FINANZAS
Fenómeno meteorológico El Niño causas y consecuencias climáticas y económicas
En el análisis de UBS “Impacto económico del fenómeno climático «El Niño» en México y América Latina”, Alejo Czerwonko, director de inversiones para mercados emergentes de las Américas y el estratega Alberto Rojas, señalan que el impacto financiero dependerá de la combinación entre la exposición física al clima y la resiliencia macroeconómica de cada país.
Respecto a México, Laura Assis Iragori, analista de UBS Asesores México, destaca que el país presenta una exposición mixta. El reporte advierte que, si bien el choque no siempre es inflacionario, existe el riesgo concreto de presiones en los precios si las principales zonas agrícolas productoras de alimentos clave, como el jitomate, resultan afectadas en periodos donde ya se registren costos elevados.
El patrón meteorológico de El Niño se caracteriza por un gran cambio en la forma en que el agua cálida se mueve a través del Océano Pacífico; normalmente, los vientos soplan desde América hacia Asia, empujando aguas cálidas hacia el oeste, esto permite que el agua más fría y llena de nutrientes, suba a lo largo de la costa de Sudamérica, lo que ayuda a los peces y a otras especies marinas.
Pero durante El Niño, esos vientos se debilitan, el agua cálida regresa hacia Sudamérica y el océano libera mucho calor en el aire, así que cuando el agua caliente se mueve, los lugares donde llueve también cambian.
Por ejemplo, zonas que suelen estar secas, como la costa de Perú, pueden sufrir de repente lluvias intensas e inundaciones, mientras tanto, lugares que normalmente dependen de la lluvia, como Colombia, el norte de Brasil y partes de Centroamérica, pueden experimentar sequías.
El cambio en el agua cálida también detiene el habitual aumento del agua fría y rica en nutrientes, que perjudica la pesca, especialmente para las anchoas en Perú.
El Niño no solo hace que las cosas sean más calientes o húmedas en todas partes, cambia hacia dónde va el agua, afectando a los cultivos, la electricidad de la energía hidroeléctrica, la pesca y, a veces, incluso carreteras y edificios.
El Niño no es nuevo, es un ciclo con el que América Latina ha lidiado muchas veces. Para los inversores, es útil entender cómo estos cambios en la precipitación pueden afectar potencialmente los precios de los alimentos, los costes energéticos, el crecimiento económico y las decisiones tomadas por los bancos centrales
Impacto muy incierto
Históricamente, el Niño ha hecho subir los precios de los alimentos, alimentando la inflación y complicando el trabajo de los bancos centrales.
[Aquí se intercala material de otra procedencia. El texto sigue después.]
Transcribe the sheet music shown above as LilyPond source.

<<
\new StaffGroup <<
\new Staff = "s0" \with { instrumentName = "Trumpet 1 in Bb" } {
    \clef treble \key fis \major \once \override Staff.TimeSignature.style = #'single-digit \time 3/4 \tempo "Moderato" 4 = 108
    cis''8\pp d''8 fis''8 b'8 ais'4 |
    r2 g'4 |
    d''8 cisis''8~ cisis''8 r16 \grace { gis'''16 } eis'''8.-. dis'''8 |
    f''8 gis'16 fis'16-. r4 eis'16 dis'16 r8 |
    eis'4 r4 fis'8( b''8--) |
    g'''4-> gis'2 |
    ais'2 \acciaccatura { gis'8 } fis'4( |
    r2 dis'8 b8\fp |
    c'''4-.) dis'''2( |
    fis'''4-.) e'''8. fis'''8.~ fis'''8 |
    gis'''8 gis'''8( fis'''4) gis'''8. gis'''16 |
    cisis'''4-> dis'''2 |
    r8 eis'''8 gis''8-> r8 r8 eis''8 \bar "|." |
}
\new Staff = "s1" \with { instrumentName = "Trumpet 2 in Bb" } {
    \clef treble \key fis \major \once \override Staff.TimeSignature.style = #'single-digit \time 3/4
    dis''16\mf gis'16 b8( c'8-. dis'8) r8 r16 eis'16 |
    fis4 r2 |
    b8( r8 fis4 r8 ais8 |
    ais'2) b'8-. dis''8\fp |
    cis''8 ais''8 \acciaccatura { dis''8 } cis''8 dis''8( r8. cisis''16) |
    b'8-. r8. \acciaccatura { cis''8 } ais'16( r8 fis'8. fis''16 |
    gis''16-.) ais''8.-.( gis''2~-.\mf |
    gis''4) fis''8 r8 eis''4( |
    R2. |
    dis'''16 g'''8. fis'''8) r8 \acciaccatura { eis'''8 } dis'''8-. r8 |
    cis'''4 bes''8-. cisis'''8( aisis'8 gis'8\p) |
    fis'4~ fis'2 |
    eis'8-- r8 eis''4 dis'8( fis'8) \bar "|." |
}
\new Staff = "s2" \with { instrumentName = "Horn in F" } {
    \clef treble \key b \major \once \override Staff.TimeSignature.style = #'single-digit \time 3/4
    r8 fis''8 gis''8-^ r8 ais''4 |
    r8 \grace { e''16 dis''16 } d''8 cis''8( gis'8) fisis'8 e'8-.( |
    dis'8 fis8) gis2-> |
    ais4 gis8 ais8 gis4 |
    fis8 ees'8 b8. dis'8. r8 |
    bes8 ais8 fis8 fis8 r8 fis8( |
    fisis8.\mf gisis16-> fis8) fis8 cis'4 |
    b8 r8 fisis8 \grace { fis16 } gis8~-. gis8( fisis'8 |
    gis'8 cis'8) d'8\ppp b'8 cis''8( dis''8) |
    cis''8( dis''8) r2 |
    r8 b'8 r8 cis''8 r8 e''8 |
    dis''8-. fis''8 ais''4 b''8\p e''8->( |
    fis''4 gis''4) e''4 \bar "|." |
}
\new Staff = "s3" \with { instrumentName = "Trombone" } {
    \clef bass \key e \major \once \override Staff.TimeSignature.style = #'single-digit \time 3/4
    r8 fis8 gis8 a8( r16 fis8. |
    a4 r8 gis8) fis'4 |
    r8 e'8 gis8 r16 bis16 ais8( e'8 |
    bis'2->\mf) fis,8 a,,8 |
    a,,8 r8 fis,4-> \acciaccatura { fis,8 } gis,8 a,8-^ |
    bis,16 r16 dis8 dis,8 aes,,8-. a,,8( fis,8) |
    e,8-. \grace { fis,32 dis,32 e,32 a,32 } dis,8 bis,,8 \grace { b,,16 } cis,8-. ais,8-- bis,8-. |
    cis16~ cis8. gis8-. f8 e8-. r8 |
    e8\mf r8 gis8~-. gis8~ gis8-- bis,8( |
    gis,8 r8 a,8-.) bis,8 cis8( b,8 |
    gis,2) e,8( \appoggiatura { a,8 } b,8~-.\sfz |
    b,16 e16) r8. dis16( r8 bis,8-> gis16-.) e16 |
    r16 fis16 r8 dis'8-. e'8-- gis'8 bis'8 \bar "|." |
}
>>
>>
Las cuentas fiscales son también otro punto vulnerable, ya que la destrucción causada por el clima ha provocado a veces un mayor gasto en ayuda de emergencia y reconstrucción de infraestructuras; sin embargo, los impactos del fenómeno dependen de dónde y cuándo se materializan los efectos, y de su dureza, no simplemente de si ocurre El Niño.
A pesar de todos los avances tecnológicos y de la IA, predecir con precisión estos patrones meteorológicos sigue siendo increíblemente difícil. La Administración Nacional Oceánica y Atmosférica de EE. UU. (NOAA) estima que el episodio actual sea muy fuerte, con efectos que probablemente persistirán hasta finales de 2026 y principios de 2027.
Lo que los inversores pueden hacer es revisar la vulnerabilidad de los países en diferentes escenarios, entender quién se interpone en el camino de estos riesgos y quién puede absorber el impacto
Implicaciones de inversión
Este año, los inversores deberían considerar El Niño en la amplia gama de factores que influyen en sus decisiones de inversión. Nuestro marco anterior muestra que algunos países están claramente mejor preparados que otros para afrontar este fenómeno.
Para la región en general, si El Niño provoca un choque inflacionario, directamente a través de los alimentos o indirectamente por la destrucción del lado de la oferta que puede causar un episodio severo, la respuesta del mercado sería fijar precios más altos de las tasas de política.
Los últimos años han enseñado que los bancos centrales de mercados emergentes, y especialmente los latinoamericanos, prefieren pecar de ser belicistas para preservar la credibilidad ganada con esfuerzo. Los tipos altos deberían ayudar a contener los riesgos de depreciación de la divisa.